TASK DIRECTIONS
Up to and including the line with "Annotated regions visible", please reproduce the lines below exactly, beginning with the first.

Saved data entries:
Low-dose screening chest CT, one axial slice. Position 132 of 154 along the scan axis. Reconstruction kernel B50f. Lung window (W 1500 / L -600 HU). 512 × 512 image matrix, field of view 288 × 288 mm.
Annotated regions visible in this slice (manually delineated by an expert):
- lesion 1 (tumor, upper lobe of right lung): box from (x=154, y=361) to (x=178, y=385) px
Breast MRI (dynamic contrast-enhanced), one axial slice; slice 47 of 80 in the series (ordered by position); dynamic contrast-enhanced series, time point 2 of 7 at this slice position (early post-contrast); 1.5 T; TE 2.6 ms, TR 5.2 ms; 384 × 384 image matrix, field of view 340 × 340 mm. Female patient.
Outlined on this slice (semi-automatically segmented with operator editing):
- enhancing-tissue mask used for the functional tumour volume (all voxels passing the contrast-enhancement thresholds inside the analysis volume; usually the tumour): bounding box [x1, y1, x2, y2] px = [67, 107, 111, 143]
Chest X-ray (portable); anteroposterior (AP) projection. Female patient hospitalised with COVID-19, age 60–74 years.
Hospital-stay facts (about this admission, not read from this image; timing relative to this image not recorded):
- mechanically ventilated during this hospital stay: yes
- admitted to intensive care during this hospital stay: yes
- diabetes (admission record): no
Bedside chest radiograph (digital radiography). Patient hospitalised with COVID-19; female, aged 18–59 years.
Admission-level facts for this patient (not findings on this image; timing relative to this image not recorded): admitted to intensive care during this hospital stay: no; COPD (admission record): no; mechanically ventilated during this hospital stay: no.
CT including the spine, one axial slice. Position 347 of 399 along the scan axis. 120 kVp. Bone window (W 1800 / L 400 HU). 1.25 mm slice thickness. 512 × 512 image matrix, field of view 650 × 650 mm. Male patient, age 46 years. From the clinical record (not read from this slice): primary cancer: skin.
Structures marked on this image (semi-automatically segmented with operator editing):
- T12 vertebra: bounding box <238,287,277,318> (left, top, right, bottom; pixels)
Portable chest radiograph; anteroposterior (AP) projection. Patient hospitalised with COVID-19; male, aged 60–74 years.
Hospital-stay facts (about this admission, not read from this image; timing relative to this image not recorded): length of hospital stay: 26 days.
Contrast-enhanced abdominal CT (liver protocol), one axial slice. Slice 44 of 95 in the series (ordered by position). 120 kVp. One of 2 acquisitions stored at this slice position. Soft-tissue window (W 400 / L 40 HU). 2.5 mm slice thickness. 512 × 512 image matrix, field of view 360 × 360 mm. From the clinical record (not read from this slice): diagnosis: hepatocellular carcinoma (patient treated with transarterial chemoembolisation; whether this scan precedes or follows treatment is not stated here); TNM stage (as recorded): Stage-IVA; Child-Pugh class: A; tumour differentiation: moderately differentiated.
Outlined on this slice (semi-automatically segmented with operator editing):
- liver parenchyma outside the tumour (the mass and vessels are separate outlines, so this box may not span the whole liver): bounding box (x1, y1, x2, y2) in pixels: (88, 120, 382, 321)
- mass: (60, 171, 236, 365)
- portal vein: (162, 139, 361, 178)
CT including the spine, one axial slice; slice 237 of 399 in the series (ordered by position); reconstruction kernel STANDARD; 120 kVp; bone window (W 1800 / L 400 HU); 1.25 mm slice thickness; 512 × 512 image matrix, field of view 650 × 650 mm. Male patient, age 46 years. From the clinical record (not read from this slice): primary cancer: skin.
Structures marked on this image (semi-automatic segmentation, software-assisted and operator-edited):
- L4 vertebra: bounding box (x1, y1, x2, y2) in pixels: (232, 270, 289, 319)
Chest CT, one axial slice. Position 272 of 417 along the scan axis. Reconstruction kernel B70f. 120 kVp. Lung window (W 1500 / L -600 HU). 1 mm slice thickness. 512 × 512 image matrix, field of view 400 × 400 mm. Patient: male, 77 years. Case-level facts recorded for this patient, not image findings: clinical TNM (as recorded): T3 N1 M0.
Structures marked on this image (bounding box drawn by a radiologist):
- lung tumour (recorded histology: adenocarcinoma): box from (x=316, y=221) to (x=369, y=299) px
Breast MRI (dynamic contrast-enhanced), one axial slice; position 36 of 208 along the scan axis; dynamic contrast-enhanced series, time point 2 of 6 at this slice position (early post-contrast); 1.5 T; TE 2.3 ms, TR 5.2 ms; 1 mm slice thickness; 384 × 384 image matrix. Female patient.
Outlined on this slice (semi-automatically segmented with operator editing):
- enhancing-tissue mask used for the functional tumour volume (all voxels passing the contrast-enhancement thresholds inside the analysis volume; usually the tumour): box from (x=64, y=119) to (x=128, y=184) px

COMPLETED EXERCISE
Low-dose screening chest CT, one axial slice. Position 132 of 154 along the scan axis. Reconstruction kernel B50f. Lung window (W 1500 / L -600 HU). 512 × 512 image matrix, field of view 288 × 288 mm.
Annotated regions visible in this slice (manually delineated by an expert):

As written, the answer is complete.